Additionally, the majority’s decision created a circuit split with the Federal Circuit’s decision in Hendler v. United States, in which that court held that the federal government’s intermittent intrusion on private property in order to install and maintain wells constituted a taking.
PruneYard Shopping Center. Lastly, the dissent asserted, the majority erred in relying on the Supreme Court’s decision in PruneYard Shopping Center v. Robbins. In PruneYard, the Supreme Court affirmed the California Supreme Court’s decision that the state constitution protected speech and petitioning at a privately-owned shopping centers, and that the regulation did not constitute a taking. The majority reasoned that PruneYard involved a limitation on a property owner’s “right to exclude” individuals from property and the Supreme Court found that there was no taking. Thus, the access regulation, which limited the exclusion of union officials, was not a taking. The dissent argued that the majority’s reliance on PruneYard was misplaced because PruneYard involved a shopping center that was open to the public and the Supreme Court later clarified that PruneYard did not apply to government appropriation of an easement.
Concurrence. In a brief concurring opinion, Judge Paez responded directly to the dissent’s arguments that were not raised by the employers.
Supreme Court precedent. First, Judge Paez challenged the dissent’s assertion that Supreme Court precedent established that government appropriation of an easement constitutes a taking. In the cases cited by the dissent, the court held that it was not the intrusion upon private property that constituted the taking, but when the intrusion rendered the property “uninhabitable” or “deprived the owner of profitable use” of the property. That was not the case here.

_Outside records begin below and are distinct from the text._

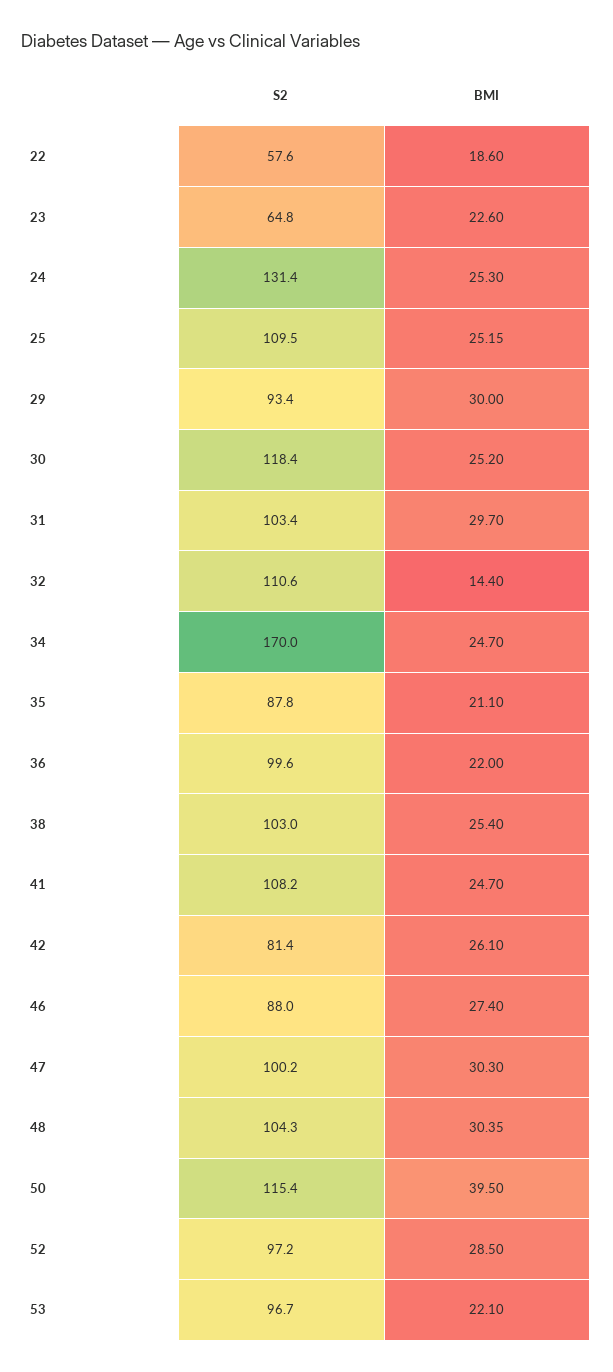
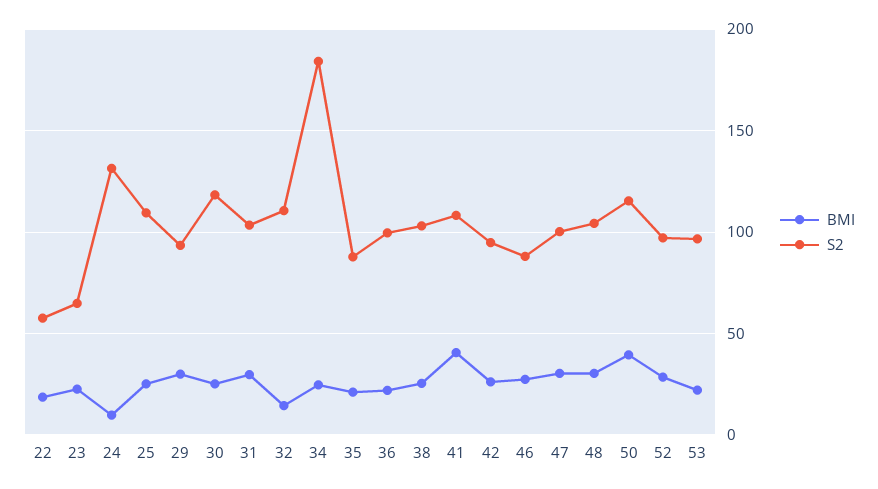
  {
    "S2": {
      "22": 57.6,
      "23": 64.8,
      "24": 131.4,
      "25": 109.5,
      "29": 93.4,
      "30": 118.4,
      "31": 103.4,
      "32": 110.6,
-     "34": 170,
+     "34": 185,
      "35": 87.8,
      "36": 99.6,
      "38": 103,
      "41": 108.2,
-     "42": 81.4,
+     "42": 95,
      "46": 88,
      "47": 100.2,
      "48": 104.3,
      "50": 115.4,
      "52": 97.2,
      "53": 96.7
    },
    "BMI": {
      "22": 18.6,
      "23": 22.6,
-     "24": 25.3,
+     "24": 10,
      "25": 25.15,
      "29": 30,
      "30": 25.2,
      "31": 29.7,
      "32": 14.4,
      "34": 24.7,
      "35": 21.1,
      "36": 22,
      "38": 25.4,
-     "41": 24.7,
+     "41": 40,
      "42": 26.1,
      "46": 27.4,
      "47": 30.3,
      "48": 30.35,
      "50": 39.5,
      "52": 28.5,
      "53": 22.1
    }
  }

Mischaracterization. Next, Judge Paez asserted that it was the dissent, not the majority, that mischaracterized the employers’ claim. In their appellate briefs, the employers alleged that the access regulation appropriated an easement, but they argued that the easement was a “permanent physical intrusion” which constituted a taking. The dissent’s articulation of the claim was different than the claim that the employers put forth in their brief.
No circuit split. Lastly, the concurrence rejected the argument that the majority created a circuit split with the Federal Circuit. In Hendler, even though the government entered the property intermittently, it constructed wells on the property that would remain there permanently. The presence of the wells caused a “complete taking” of the owner’s right to exclude. Here, there was no permanent structure and the Access Regulation set limitations on when union organizers could enter the property.